The method was evaluated on three standard datasets: CrossTask, COIN, and NIV.

• Performance: ViterbiPlanNet achieved State-of-the-Art (SOTA) performance across all datasets, particularly in Success Rate (SR) (exact sequence match).
  • It outperformed diffusion-based planners (e.g., PDPP, MTID) and LLM-based planners (e.g., PlanLLM, SCHEMA).
  • On CrossTask ($T=3$), it achieved 38.45% SR, significantly beating SCHEMA (37.24%) and PlanLLM (36.84%).
• Parameter Efficiency:
  • ViterbiPlanNet uses only ~5.5M parameters.
  • This is 2–3 orders of magnitude fewer than competing methods (e.g., MTID: ~1B params, PlanLLM: ~385M params, LLMs: ~30B+ params).
• Sample Efficiency:
  • When trained on limited data (e.g., 5–25% of the dataset), ViterbiPlanNet significantly outperformed SCHEMA.
  • This confirms that the explicit PKG guidance reduces the need for massive data memorization.
• Robustness (Cross-Horizon):
  • When trained on $T=6$ and tested on shorter horizons, ViterbiPlanNet showed superior robustness compared to all baselines, maintaining high performance where others degraded significantly.
• Ablation Studies:
  • Structure-Aware Training: The performance gains come primarily from using the DVL during training, not just as a post-processing step at inference.
  • Emission Learning: The model learns meaningful emission probabilities that are decoupled from the graph structure, allowing the DVL to handle the structural constraints.

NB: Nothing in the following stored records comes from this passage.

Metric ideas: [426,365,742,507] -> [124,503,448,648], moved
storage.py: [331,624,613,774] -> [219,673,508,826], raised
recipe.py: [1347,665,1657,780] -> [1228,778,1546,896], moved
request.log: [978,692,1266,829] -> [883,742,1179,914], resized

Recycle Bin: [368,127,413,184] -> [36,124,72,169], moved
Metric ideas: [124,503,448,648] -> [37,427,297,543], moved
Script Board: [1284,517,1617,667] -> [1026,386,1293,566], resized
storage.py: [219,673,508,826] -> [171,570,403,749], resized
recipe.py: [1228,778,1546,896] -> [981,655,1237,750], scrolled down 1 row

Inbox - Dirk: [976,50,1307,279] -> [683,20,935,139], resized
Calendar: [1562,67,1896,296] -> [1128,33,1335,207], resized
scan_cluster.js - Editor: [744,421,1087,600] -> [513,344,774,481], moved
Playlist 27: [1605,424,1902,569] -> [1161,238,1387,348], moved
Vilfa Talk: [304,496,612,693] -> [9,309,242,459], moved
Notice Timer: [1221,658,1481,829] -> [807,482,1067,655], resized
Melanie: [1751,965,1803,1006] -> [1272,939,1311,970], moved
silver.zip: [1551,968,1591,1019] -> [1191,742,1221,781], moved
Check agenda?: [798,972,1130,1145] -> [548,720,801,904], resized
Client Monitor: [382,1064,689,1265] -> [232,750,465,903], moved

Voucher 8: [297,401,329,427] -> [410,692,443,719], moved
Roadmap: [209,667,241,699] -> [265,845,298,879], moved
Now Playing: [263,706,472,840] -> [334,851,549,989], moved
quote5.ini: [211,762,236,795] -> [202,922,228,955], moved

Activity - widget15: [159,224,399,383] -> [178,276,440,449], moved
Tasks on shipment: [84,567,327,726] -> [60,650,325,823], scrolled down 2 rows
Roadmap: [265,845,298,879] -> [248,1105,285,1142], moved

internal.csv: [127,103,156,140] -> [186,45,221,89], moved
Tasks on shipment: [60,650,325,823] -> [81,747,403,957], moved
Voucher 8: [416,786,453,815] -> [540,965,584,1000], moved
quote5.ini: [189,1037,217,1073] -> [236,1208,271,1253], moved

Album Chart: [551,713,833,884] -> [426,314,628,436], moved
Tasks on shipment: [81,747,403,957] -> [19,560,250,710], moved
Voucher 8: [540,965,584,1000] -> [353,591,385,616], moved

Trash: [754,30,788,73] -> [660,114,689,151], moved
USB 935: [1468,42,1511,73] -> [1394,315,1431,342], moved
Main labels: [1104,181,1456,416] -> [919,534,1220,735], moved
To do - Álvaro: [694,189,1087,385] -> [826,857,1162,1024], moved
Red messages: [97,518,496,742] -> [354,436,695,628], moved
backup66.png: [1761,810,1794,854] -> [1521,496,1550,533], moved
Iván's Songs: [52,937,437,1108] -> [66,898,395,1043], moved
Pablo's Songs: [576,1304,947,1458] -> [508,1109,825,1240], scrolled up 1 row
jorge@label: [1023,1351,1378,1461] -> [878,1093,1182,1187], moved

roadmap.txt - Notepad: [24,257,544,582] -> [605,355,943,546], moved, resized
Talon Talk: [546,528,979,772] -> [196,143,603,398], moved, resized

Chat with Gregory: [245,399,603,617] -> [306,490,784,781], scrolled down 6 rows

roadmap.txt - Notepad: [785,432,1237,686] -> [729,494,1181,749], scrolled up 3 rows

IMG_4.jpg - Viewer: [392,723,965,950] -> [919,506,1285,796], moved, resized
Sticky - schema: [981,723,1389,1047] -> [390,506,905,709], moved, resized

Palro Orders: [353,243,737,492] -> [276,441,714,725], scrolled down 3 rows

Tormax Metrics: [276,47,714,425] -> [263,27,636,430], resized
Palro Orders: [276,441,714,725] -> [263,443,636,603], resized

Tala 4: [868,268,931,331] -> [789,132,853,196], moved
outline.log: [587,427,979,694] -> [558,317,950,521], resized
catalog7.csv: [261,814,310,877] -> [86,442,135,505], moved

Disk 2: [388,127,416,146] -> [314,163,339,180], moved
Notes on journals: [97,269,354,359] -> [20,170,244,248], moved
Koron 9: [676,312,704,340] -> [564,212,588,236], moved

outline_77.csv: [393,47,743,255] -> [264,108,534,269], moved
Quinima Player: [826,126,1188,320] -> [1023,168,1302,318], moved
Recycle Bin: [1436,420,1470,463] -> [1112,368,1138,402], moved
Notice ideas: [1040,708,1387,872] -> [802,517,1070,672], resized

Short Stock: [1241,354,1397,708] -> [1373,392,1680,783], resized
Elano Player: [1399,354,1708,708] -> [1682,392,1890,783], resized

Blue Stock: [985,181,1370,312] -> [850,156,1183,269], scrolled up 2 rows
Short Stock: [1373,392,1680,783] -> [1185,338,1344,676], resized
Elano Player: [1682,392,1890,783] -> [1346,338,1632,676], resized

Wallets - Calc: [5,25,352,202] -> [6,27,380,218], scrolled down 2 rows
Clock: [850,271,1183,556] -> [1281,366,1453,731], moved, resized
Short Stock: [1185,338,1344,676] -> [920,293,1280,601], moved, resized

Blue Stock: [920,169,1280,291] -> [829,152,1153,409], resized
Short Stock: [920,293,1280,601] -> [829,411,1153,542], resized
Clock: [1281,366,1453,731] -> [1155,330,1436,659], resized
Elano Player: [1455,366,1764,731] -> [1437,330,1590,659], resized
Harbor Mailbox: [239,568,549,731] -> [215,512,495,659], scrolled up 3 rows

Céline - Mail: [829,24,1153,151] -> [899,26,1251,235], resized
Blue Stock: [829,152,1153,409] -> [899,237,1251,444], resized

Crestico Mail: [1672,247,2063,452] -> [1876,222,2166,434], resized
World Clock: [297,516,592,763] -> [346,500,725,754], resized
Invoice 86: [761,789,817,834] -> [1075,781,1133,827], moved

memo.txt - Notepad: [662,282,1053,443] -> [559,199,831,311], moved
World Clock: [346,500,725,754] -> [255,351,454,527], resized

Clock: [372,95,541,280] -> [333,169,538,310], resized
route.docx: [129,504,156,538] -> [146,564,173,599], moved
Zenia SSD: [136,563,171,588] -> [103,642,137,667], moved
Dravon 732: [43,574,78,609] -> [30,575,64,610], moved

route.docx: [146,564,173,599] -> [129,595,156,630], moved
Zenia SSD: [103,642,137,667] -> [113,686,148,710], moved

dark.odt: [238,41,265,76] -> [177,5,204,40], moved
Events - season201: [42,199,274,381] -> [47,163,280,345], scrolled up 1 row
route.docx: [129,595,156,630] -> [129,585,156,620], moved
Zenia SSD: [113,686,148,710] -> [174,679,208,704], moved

5. Significance and Impact

• Paradigm Shift: The paper challenges the trend of using massive, implicit models for procedural planning. It demonstrates that explicit structural priors (via PKG) combined with differentiable decoding yield better, more efficient, and more robust results.
• Efficiency for Edge Devices: The drastic reduction in parameters makes this approach viable for deployment on resource-constrained devices (e.g., wearable AI assistants), which is critical for real-world applications.
• Scientific Rigor: By establishing a unified evaluation protocol, the paper provides a reliable foundation for future research in video procedural planning, eliminating the "apples-to-oranges" comparisons that plagued the field.
• Generalization: The method's ability to generalize across different planning horizons and datasets suggests that learning the structure of a task is more valuable than memorizing specific sequences.

In summary, ViterbiPlanNet proves that injecting domain knowledge directly into the training loop via differentiable algorithms is a superior strategy for procedural planning, offering a lightweight, data-efficient, and highly accurate alternative to current heavy-weight deep learning approaches.